HOTSPUR.
Speak of Mortimer?
Zounds, I will speak of him, and let my soul
Want mercy if I do not join with him.
Yea, on his part I’ll empty all these veins,
And shed my dear blood drop by drop in the dust,
But I will lift the down-trod Mortimer
As high in the air as this unthankful King,
As this ingrate and canker’d Bolingbroke.
NORTHUMBERLAND.
[To Worcester.]
Brother, the King hath made your nephew mad.
WORCESTER.
Who struck this heat up after I was gone?
HOTSPUR.
He will forsooth have all my prisoners,
And when I urged the ransom once again
Of my wife’s brother, then his cheek look’d pale,
And on my face he turn’d an eye of death,
Trembling even at the name of Mortimer.
WORCESTER.
I cannot blame him. Was not he proclaim’d
By Richard that dead is, the next of blood?
NORTHUMBERLAND.
He was; I heard the proclamation.
And then it was when the unhappy King—
Whose wrongs in us God pardon!—did set forth
Upon his Irish expedition;
From whence he, intercepted, did return
To be deposed, and shortly murdered.
WORCESTER.
And for whose death we in the world’s wide mouth
Live scandalized and foully spoken of.
HOTSPUR.
But soft, I pray you, did King Richard then
Proclaim my brother Edmund Mortimer
Heir to the crown?
NORTHUMBERLAND.
He did; myself did hear it.
HOTSPUR.
Nay, then I cannot blame his cousin King,
That wish’d him on the barren mountains starve.

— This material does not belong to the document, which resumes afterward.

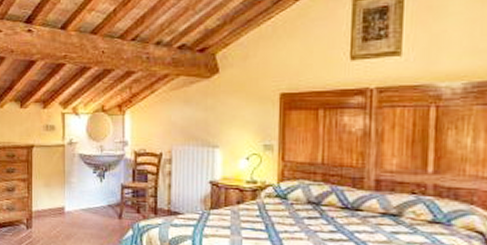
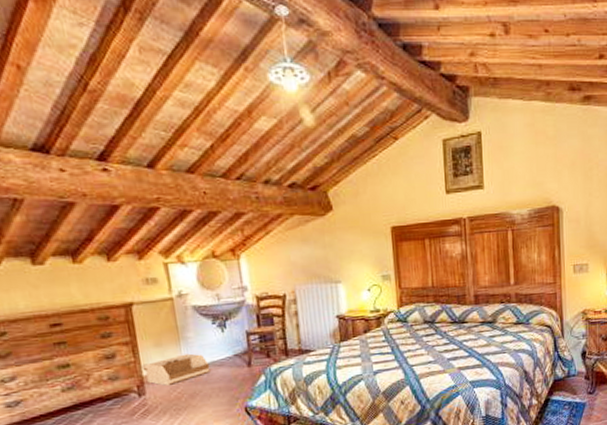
storage bin: none [32,197,86,223] -> present [141,353,211,386]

But shall it be that you that set the crown
Upon the head of this forgetful man,
And for his sake wear the detested blot
Of murderous subornation—shall it be,
That you a world of curses undergo,
Being the agents, or base second means,
The cords, the ladder, or the hangman rather?
O, pardon me, that I descend so low,
To show the line and the predicament
Wherein you range under this subtle King.
Shall it for shame be spoken in these days,
Or fill up chronicles in time to come,
That men of your nobility and power
Did gage them both in an unjust behalf
(As both of you, God pardon it, have done)
To put down Richard, that sweet lovely rose,
And plant this thorn, this canker, Bolingbroke?
And shall it in more shame be further spoken,
That you are fool’d, discarded, and shook off
By him for whom these shames ye underwent?
No, yet time serves wherein you may redeem
Your banish’d honours, and restore yourselves
Into the good thoughts of the world again:
Revenge the jeering and disdain’d contempt
Of this proud King, who studies day and night
To answer all the debt he owes to you
Even with the bloody payment of your deaths.